Ele não decidiu nada. Engoliu o vinho tinto, que lhe pareceu cortante e amargo. Sentiu naquele exato instante apagaram-se, melancólicas, as luzes das tantas matinês, amargarem-se os sabores dos jantares a dois. Nem se lembrava mais do que respondeu a ela naquela noite. Mas lembrava ainda do paulatino desencanto que foi se instalando em seus olhos amendoados, do ligeiro tremor que se instilou em suas mãos delicadas, do lamento que toldou a sua voz tão clara e cristalina.

 

Ao lado do seu nome, o número do telefone. Que fazer? Deveria - isto sim-, nem ter aberto aquela maldita caixa! Se fosse mais humilde e menos dado a teimosias caprichosas, de muito já poderia ter se livrado daquele baú de constrangimento. Mas o número estava lá, grafado em vermelho, como o vinho tinto naquele último brinde a dois. Já que a picada maligna da curiosidade o cutucava sem perdão, melhor satisfazê-la. O médico lhe dissera, em sua última consulta que ele precisava dormir melhor. Se não atendesse àquela imperativa mordida, certamente noites e noites de insônia o aguardavam.

 

Pegou o telefone e discou o número vermelho tinto. Um toque, outro mais. Estúpido! – pensou, acrescentando  mais um impropério á letra E, ao lado de Egoísta e Energúmeno – depois de tantos anos, o número deve ter mudado. Desliga! Desliga! No quinto toque, atenderam.

 

‘Sim?’ – era uma voz de moça, jovem, muito jovem, não podia ser Marilza. Mudou. O telefone mudou. Ainda assim perguntou, tateando:

 

‘Gostaria de falar com dona Marilza.’

 

‘Quem deseja?’ – a voz da mocinha pareceu mais íntima, menos distante.

 

‘Um velho amigo. Meu nome é Waldemar!’ – e milagrosamente não se sentiu mal ao dizer estas palavras. Era mesmo um velho – literalmente falando – amigo e o nome dele era de fato Waldemar.

 

‘Mamãe não está. Está viajando com papai. Foram à Europa. O senhor quer deixar recado? Eles voltam semana que vem!’.

 

Mamãe? Viajando? Com papai?
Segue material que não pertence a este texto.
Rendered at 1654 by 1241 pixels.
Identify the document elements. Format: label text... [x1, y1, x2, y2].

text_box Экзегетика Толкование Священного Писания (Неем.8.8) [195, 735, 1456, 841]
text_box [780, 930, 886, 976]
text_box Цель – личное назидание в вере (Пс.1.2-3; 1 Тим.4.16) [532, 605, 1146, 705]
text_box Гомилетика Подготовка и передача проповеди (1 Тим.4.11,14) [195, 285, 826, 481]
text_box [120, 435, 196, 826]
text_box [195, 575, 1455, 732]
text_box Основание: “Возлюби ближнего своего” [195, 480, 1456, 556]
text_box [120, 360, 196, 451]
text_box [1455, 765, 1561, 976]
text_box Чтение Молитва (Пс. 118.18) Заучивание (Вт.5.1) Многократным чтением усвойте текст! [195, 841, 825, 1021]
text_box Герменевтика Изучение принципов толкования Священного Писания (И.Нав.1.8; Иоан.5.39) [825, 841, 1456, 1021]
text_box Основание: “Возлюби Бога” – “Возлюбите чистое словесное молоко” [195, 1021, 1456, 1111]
Europa? Ah! Quanta revolução em pouco mais de meia dúzia de palavras. Quantas voltas e voltas do ponteiro do relógio, marcando, implacável, um tempo desconhecido e invisível! Quantas taças de vinho! Quantos museus! Lá, na Europa.

‘Não, obrigado. Tenha um bom dia’. – e desligou, sentindo velha caixa sobre suas pernas pesar uma tonelada.

 

Fechou a agenda e recolocou-a lá dentro. Deixou de perscrutar as letras N, O, P e assim até o fim do alfabeto conhecido. Saiu do quarto e depositou a caixa sobre a mesa da sala. Dona Fátima, agitada por saber afinal qual seria sua deliberação sobre o destino a dar àquele traste, abandonou vassoura e tudo e postou-se, atenta, na porta da cozinha. O senhor Waldemar sentiu-se invadido pelo seu olhar de espera, pela sua cobrança silenciosa. Irritado, bateu com a mão sobre o tampo da caixa e com o melhor tom de patrão autoritário que pôde encontrar, disse, encerrando o assunto:

 

‘Bota a caixa no mesmo lugar. Depois eu vejo o que faço com ela. ’.

 

Voltou para seu quarto, passou a chave três vezes na porta e arriou-se na cadeira. 

             Naquele dia ele não saiu de casa.